Multi‐satellite autonomous orbit determination by game‐theoretic optimization in space service volume

Global navigation satellite systems (GNSSs) are increasingly used for multi‐satellite missions in space service volume (SSV). However, the performance of GNSS‐based autonomous orbit determination (AOD) for SSV users is severely constrained by limited measurement accuracy and signal availability. Relative measurement and orbital dynamic models can be used to improve the AOD performance when the estimator is prone to divergence due to the cross‐correlation of the distributed formation network. In this paper, a sequential game‐theoretic (SGT) optimization algorithm is proposed to deal with cross‐correlation issues when fusing the GNSS and relative measurements for dynamic AOD in the SSV field. A four geostationary Earth orbit satellite mission is simulated as the case study for the AOD performance analysis.
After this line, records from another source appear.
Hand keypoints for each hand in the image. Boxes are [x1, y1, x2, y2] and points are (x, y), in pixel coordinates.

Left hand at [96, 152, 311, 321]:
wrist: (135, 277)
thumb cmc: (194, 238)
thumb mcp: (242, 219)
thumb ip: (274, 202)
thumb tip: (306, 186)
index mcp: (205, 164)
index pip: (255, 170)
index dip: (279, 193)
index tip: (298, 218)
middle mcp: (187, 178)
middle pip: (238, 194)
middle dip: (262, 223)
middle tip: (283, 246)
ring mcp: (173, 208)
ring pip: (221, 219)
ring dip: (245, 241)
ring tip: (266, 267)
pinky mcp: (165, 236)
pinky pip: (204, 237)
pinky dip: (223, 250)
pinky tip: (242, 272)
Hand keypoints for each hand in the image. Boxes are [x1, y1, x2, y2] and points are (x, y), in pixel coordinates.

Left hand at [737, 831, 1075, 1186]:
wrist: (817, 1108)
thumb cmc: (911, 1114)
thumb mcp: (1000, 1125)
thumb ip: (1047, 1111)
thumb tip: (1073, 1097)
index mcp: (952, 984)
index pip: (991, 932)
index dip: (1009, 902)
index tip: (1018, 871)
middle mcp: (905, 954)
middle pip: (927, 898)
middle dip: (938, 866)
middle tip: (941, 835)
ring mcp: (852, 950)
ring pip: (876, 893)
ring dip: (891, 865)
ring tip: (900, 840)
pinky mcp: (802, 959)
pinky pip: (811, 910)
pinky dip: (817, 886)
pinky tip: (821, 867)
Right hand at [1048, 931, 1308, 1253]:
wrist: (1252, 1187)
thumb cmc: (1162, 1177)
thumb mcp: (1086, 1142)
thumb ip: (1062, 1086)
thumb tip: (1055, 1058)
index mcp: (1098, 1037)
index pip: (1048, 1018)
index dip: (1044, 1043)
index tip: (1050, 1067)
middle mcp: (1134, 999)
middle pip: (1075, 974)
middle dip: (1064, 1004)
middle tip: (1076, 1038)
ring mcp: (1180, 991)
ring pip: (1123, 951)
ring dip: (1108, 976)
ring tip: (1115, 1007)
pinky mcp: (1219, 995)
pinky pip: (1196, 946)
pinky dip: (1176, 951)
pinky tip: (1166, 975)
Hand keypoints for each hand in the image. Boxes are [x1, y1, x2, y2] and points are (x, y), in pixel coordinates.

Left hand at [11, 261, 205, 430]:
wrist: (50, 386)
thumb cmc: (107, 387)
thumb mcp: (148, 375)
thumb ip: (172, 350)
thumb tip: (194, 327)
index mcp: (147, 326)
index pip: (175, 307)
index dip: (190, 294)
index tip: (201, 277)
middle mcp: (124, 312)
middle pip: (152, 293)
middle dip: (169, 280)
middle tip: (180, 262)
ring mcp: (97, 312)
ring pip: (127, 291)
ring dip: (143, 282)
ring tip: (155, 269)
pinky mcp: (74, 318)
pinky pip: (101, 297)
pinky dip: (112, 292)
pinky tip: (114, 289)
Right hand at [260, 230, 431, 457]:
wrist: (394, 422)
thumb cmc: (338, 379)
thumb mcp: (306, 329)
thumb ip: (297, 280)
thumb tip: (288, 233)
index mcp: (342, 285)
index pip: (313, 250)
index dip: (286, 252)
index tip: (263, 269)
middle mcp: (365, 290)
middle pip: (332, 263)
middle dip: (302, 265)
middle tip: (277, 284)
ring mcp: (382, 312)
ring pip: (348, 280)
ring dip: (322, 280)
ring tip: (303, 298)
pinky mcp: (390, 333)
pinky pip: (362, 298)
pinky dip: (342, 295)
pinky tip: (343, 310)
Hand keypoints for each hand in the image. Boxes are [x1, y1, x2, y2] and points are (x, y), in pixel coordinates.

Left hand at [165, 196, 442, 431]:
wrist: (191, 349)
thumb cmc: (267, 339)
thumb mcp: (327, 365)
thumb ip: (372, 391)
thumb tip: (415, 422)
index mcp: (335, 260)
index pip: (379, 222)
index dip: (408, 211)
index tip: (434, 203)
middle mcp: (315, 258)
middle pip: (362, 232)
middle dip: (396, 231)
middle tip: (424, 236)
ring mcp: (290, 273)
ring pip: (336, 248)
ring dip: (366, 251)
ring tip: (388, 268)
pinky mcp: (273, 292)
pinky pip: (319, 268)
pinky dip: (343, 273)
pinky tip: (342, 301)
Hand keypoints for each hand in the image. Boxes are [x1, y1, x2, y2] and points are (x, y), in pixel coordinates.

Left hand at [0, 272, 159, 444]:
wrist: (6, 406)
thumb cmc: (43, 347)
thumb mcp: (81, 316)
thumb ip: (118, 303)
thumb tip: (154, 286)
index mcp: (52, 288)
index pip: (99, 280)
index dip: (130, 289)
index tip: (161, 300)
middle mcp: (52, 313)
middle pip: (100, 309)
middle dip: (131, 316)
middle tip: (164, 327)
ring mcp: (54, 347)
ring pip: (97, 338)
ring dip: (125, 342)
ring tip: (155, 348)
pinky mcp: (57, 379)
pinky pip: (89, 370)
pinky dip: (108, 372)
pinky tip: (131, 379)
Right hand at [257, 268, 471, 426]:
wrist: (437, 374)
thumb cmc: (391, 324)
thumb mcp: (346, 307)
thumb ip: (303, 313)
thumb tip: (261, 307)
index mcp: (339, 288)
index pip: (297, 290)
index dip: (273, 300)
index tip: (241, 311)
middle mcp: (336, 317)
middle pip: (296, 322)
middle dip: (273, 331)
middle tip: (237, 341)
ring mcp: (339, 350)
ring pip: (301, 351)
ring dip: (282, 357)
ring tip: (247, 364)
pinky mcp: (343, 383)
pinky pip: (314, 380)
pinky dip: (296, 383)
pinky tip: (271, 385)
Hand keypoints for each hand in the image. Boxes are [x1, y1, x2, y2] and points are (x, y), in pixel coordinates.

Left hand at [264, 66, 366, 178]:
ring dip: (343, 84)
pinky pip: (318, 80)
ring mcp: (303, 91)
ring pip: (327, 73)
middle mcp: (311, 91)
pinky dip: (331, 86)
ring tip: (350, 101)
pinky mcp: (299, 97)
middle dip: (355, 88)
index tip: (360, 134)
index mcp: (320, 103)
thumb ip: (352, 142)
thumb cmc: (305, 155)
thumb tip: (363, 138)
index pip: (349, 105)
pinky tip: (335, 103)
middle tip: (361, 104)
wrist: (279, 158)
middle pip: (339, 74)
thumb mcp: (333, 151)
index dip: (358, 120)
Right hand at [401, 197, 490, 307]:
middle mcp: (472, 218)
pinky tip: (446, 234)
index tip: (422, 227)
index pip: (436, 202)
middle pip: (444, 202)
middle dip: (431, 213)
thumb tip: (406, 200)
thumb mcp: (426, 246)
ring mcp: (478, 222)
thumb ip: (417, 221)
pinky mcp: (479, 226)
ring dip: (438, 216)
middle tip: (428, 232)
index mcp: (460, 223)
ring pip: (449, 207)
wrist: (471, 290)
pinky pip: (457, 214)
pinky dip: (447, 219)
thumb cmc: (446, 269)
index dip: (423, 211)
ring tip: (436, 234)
The conventional sequential covariance intersection (SCI) is also presented for comparison purposes. The simulation results show that with the combination of GNSS and relative measurements with 10 m and 0.1 m precision, the SGT‐based AOD can achieve about 1.9 m three‐dimensional positioning accuracy, which is 80% better than in the GNSS‐only case. It is also demonstrated that the SGT‐based AOD is superior to the SCI‐based AOD by 50% in the fusion of GNSS and relative measurements in the range of 1–10 m and with 0.1–0.001 m accuracy.